SELECTED EXCERPT:
# # # # # # #
Rewind 2009: The highs and lows of Advertising

By Devina Joshi , afaqs!, Mumbai | In Advertising | January 04, 2010
The year gone by had agency CEOs combating dipping ad spends, squeezed margins, and pressures from global headquarters, courtesy the downturn. afaqs! presents a look at some of the major developments in the Indian advertising industry during this tough period

The year 2009 began on a note of uncertainty. The slowdown had reared its head towards the end of 2008, and there was no doubt that 2009 would be a tense year -- it was just a question of how much.

Calendar year 2009 saw a 12 per cent drop in ad spends over the previous year. Furthermore, the financial services sector and automobiles showed significant de-growth in terms of spends (source: Spatial Access Solutions). However, advertising time grew significantly, thanks to the fact that many channels were launched and some existing ones dropped rates to boost volumes.

& #BANNER1 & #afaqs! explores the whirlwind that was 2009: the mistakes made, the lessons learnt and the milestones achieved by the ad fraternity.

A reality check…or not?

Due to the downturn, things took a turn for the worse in the first half of 2009, although thankfully, the situation was nowhere near the 'Doomsday' kind of predictions made in 2008.
# # # # # # #
DATA SHOWN:
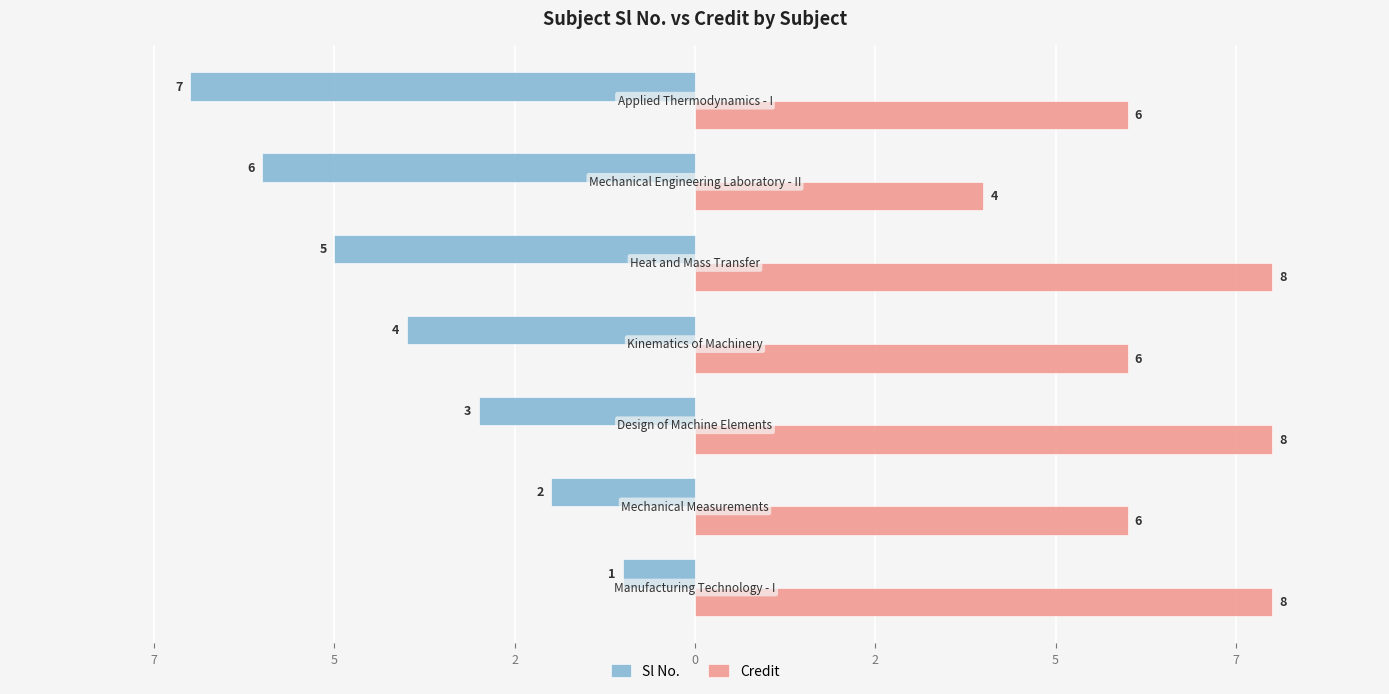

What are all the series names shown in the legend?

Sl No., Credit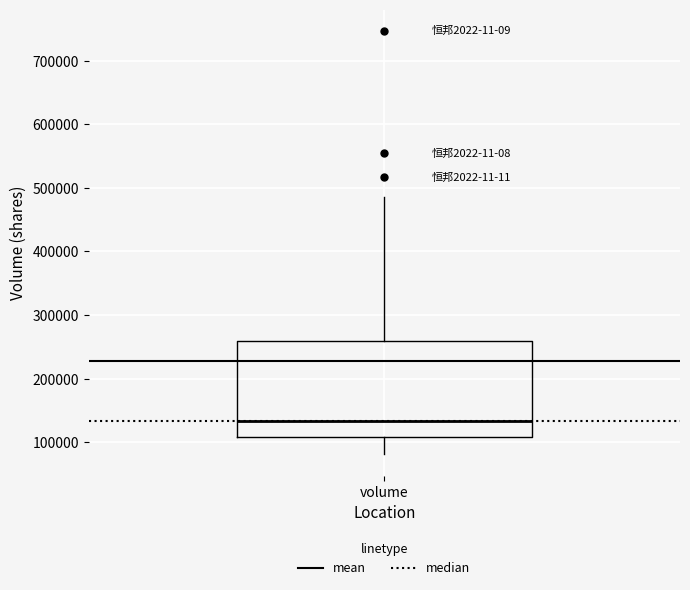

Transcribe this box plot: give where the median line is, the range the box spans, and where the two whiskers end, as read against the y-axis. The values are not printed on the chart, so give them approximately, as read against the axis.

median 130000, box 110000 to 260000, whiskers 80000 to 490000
# # # # # # #
JOB ITEM:
According to the review of Indian advertising in 2009, by how much did ad spends fall in calendar year 2009 compared with the year before?

RESPONSE BELOW:
By 12 percent.